▶ ИСХОДНЫЙ ФРАГМЕНТ:
Пути и вехи: русское литературоведение в двадцатом веке
Шрифт:
Мениппея позволяет также сделать определённый вывод и относительно возможной телеологии искусства. Думается, что самый последний «остаток» искусства — после того, как будут учтены его социальные функции, в частности, необходимая роль искусства в создании, сохранении и упрочнении любых социальных ячеек на любом уровне — от ядерной семьи до развёрнутой семьи, рода, клана, племени, народа, государства и, наконец, всего человечества — после того, как эти и другие столь же важные функции искусства будут приняты во внимание, останется одна, которая часто является единственным противодействием и противоядием всем этим организующим социальным функциям. Это — сохранение индивидуума, обнаружение, сохранение и укрепление в индивидууме личности. Мениппея — это жанр, служащий личности, а не коллективу, это — апофеоз индивидуальности и индивидуализма.
Конечно, мениппея — это не единственный литературный жанр, служащий укреплению личности. Таковы, в частности, лирические жанры поэзии. Каким образом происходит это укрепление, каким образом мениппея с её иронией, откровенным обнажением слабости и страхом, с одной стороны, и лирическое стихотворение с его спрессованным в стиховую конструкцию восторгом, с другой стороны, участвуют в откровении личности —
Отрываясь на мгновение от материи литературы, я хочу сказать, что сам М. М. Бахтин, как исследователь и человек, даёт нам потрясающий пример того, как можно быть абсолютно преданным искусству, литературе, эстетической деятельности как большой всеобъемлющей традиции большого времени, традиции, в конце концов, равновеликой и равнозначной для человека самому великому космосу.

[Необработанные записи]
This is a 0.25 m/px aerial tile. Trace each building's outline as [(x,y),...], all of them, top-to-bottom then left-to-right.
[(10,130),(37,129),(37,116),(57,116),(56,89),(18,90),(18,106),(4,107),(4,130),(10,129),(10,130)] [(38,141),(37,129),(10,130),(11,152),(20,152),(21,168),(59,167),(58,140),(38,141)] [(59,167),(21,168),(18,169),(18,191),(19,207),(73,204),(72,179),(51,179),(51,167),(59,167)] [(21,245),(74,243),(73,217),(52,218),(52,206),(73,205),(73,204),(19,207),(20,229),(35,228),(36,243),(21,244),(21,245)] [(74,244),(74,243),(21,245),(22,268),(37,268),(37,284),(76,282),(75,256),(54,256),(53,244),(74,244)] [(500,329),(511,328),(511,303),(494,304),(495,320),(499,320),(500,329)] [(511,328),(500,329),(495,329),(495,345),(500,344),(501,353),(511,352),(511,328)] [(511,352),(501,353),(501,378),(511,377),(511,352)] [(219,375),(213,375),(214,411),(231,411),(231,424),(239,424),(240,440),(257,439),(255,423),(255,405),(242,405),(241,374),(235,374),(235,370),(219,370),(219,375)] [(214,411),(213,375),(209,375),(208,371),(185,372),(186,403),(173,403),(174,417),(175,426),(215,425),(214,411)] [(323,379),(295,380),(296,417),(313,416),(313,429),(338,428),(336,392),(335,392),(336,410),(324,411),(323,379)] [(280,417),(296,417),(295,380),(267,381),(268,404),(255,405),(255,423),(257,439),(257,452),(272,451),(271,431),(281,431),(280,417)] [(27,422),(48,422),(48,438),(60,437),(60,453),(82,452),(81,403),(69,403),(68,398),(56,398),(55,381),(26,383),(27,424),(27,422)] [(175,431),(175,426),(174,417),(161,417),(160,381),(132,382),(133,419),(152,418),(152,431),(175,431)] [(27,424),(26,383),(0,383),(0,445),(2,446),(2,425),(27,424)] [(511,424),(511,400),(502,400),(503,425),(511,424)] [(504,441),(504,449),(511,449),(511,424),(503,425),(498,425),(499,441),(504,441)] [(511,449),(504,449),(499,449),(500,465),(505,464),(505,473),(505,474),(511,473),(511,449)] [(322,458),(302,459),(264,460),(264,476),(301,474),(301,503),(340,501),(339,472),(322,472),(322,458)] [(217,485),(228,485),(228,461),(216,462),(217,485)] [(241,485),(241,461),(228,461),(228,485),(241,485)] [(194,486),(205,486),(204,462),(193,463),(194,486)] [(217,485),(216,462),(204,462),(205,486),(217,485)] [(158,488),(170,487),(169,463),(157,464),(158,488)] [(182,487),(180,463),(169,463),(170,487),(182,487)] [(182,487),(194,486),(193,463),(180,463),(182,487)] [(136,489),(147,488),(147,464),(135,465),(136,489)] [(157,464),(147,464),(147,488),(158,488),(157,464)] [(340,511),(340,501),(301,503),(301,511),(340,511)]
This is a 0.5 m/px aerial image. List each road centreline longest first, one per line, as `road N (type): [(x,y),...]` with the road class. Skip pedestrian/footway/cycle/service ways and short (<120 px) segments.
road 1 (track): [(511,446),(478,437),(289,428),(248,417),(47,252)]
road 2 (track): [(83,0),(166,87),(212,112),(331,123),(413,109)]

▶ ЗАДАНИЕ 1:
Процитируйте дословно фрагмент о мениппее: начните со слов «Конечно, мениппея —» и закончите словами «самому великому космосу.».
▶ ЗАДАНИЕ 2:
Отберите из записей и перепишите все строки, в которых встречается слово «track».

▶ РЕШЕНИЕ 1:
Конечно, мениппея — это не единственный литературный жанр, служащий укреплению личности. Таковы, в частности, лирические жанры поэзии. Каким образом происходит это укрепление, каким образом мениппея с её иронией, откровенным обнажением слабости и страхом, с одной стороны, и лирическое стихотворение с его спрессованным в стиховую конструкцию восторгом, с другой стороны, участвуют в откровении личности —
Отрываясь на мгновение от материи литературы, я хочу сказать, что сам М. М. Бахтин, как исследователь и человек, даёт нам потрясающий пример того, как можно быть абсолютно преданным искусству, литературе, эстетической деятельности как большой всеобъемлющей традиции большого времени, традиции, в конце концов, равновеликой и равнозначной для человека самому великому космосу.

▶ РЕШЕНИЕ 2:
road 1 (track): [(511,446),(478,437),(289,428),(248,417),(47,252)]
road 2 (track): [(83,0),(166,87),(212,112),(331,123),(413,109)]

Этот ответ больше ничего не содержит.